_THE RECORDS_
Start of Block

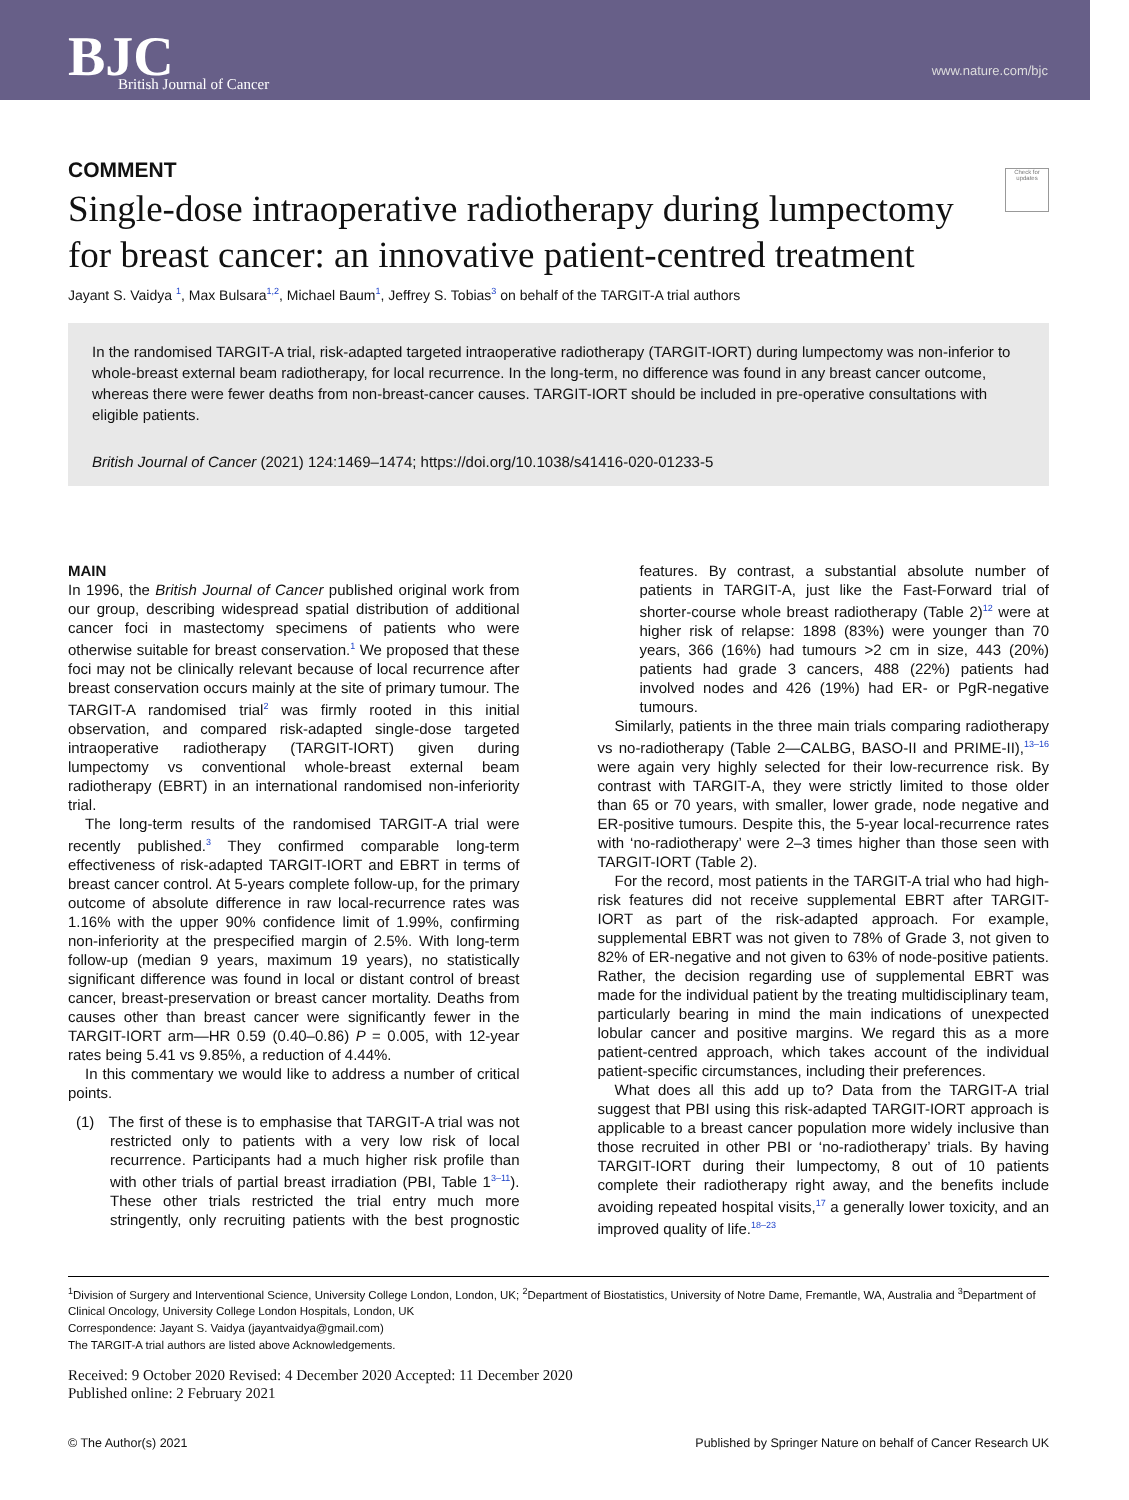BJC
British Journal of Cancer
www.nature.com/bjc
Check for updates
COMMENT
Single-dose intraoperative radiotherapy during lumpectomy for breast cancer: an innovative patient-centred treatment
Jayant S. Vaidya <sup>1</sup>, Max Bulsara<sup>1,2</sup>, Michael Baum<sup>1</sup>, Jeffrey S. Tobias<sup>3</sup> on behalf of the TARGIT-A trial authors
In the randomised TARGIT-A trial, risk-adapted targeted intraoperative radiotherapy (TARGIT-IORT) during lumpectomy was non-inferior to whole-breast external beam radiotherapy, for local recurrence. In the long-term, no difference was found in any breast cancer outcome, whereas there were fewer deaths from non-breast-cancer causes. TARGIT-IORT should be included in pre-operative consultations with eligible patients.
British Journal of Cancer (2021) 124:1469–1474; https://doi.org/10.1038/s41416-020-01233-5
MAIN
In 1996, the British Journal of Cancer published original work from our group, describing widespread spatial distribution of additional cancer foci in mastectomy specimens of patients who were otherwise suitable for breast conservation.<sup>1</sup> We proposed that these foci may not be clinically relevant because of local recurrence after breast conservation occurs mainly at the site of primary tumour. The TARGIT-A randomised trial<sup>2</sup> was firmly rooted in this initial observation, and compared risk-adapted single-dose targeted intraoperative radiotherapy (TARGIT-IORT) given during lumpectomy vs conventional whole-breast external beam radiotherapy (EBRT) in an international randomised non-inferiority trial.
The long-term results of the randomised TARGIT-A trial were recently published.<sup>3</sup> They confirmed comparable long-term effectiveness of risk-adapted TARGIT-IORT and EBRT in terms of breast cancer control. At 5-years complete follow-up, for the primary outcome of absolute difference in raw local-recurrence rates was 1.16% with the upper 90% confidence limit of 1.99%, confirming non-inferiority at the prespecified margin of 2.5%. With long-term follow-up (median 9 years, maximum 19 years), no statistically significant difference was found in local or distant control of breast cancer, breast-preservation or breast cancer mortality. Deaths from causes other than breast cancer were significantly fewer in the TARGIT-IORT arm—HR 0.59 (0.40–0.86) P = 0.005, with 12-year rates being 5.41 vs 9.85%, a reduction of 4.44%.
In this commentary we would like to address a number of critical points.
(1) The first of these is to emphasise that TARGIT-A trial was not restricted only to patients with a very low risk of local recurrence. Participants had a much higher risk profile than with other trials of partial breast irradiation (PBI, Table 1<sup>3–11</sup>). These other trials restricted the trial entry much more stringently, only recruiting patients with the best prognostic features. By contrast, a substantial absolute number of patients in TARGIT-A, just like the Fast-Forward trial of shorter-course whole breast radiotherapy (Table 2)<sup>12</sup> were at higher risk of relapse: 1898 (83%) were younger than 70 years, 366 (16%) had tumours >2 cm in size, 443 (20%) patients had grade 3 cancers, 488 (22%) patients had involved nodes and 426 (19%) had ER- or PgR-negative tumours.
Similarly, patients in the three main trials comparing radiotherapy vs no-radiotherapy (Table 2—CALBG, BASO-II and PRIME-II),<sup>13–16</sup> were again very highly selected for their low-recurrence risk. By contrast with TARGIT-A, they were strictly limited to those older than 65 or 70 years, with smaller, lower grade, node negative and ER-positive tumours. Despite this, the 5-year local-recurrence rates with ‘no-radiotherapy’ were 2–3 times higher than those seen with TARGIT-IORT (Table 2).
For the record, most patients in the TARGIT-A trial who had high-risk features did not receive supplemental EBRT after TARGIT-IORT as part of the risk-adapted approach. For example, supplemental EBRT was not given to 78% of Grade 3, not given to 82% of ER-negative and not given to 63% of node-positive patients. Rather, the decision regarding use of supplemental EBRT was made for the individual patient by the treating multidisciplinary team, particularly bearing in mind the main indications of unexpected lobular cancer and positive margins. We regard this as a more patient-centred approach, which takes account of the individual patient-specific circumstances, including their preferences.
What does all this add up to? Data from the TARGIT-A trial suggest that PBI using this risk-adapted TARGIT-IORT approach is applicable to a breast cancer population more widely inclusive than those recruited in other PBI or ‘no-radiotherapy’ trials. By having TARGIT-IORT during their lumpectomy, 8 out of 10 patients complete their radiotherapy right away, and the benefits include avoiding repeated hospital visits,<sup>17</sup> a generally lower toxicity, and an improved quality of life.<sup>18–23</sup>
<sup>1</sup> Division of Surgery and Interventional Science, University College London, London, UK; <sup>2</sup>Department of Biostatistics, University of Notre Dame, Fremantle, WA, Australia and <sup>3</sup>Department of Clinical Oncology, University College London Hospitals, London, UK
Correspondence: Jayant S. Vaidya (jayantvaidya@gmail.com)
The TARGIT-A trial authors are listed above Acknowledgements.
Received: 9 October 2020 Revised: 4 December 2020 Accepted: 11 December 2020
Published online: 2 February 2021
© The Author(s) 2021 Published by Springer Nature on behalf of Cancer Research UK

End of Block

Read the material above and copy out each line holding "Jayant".

_TASK RESULT_
Jayant S. Vaidya <sup>1</sup>, Max Bulsara<sup>1,2</sup>, Michael Baum<sup>1</sup>, Jeffrey S. Tobias<sup>3</sup> on behalf of the TARGIT-A trial authors
Correspondence: Jayant S. Vaidya (jayantvaidya@gmail.com)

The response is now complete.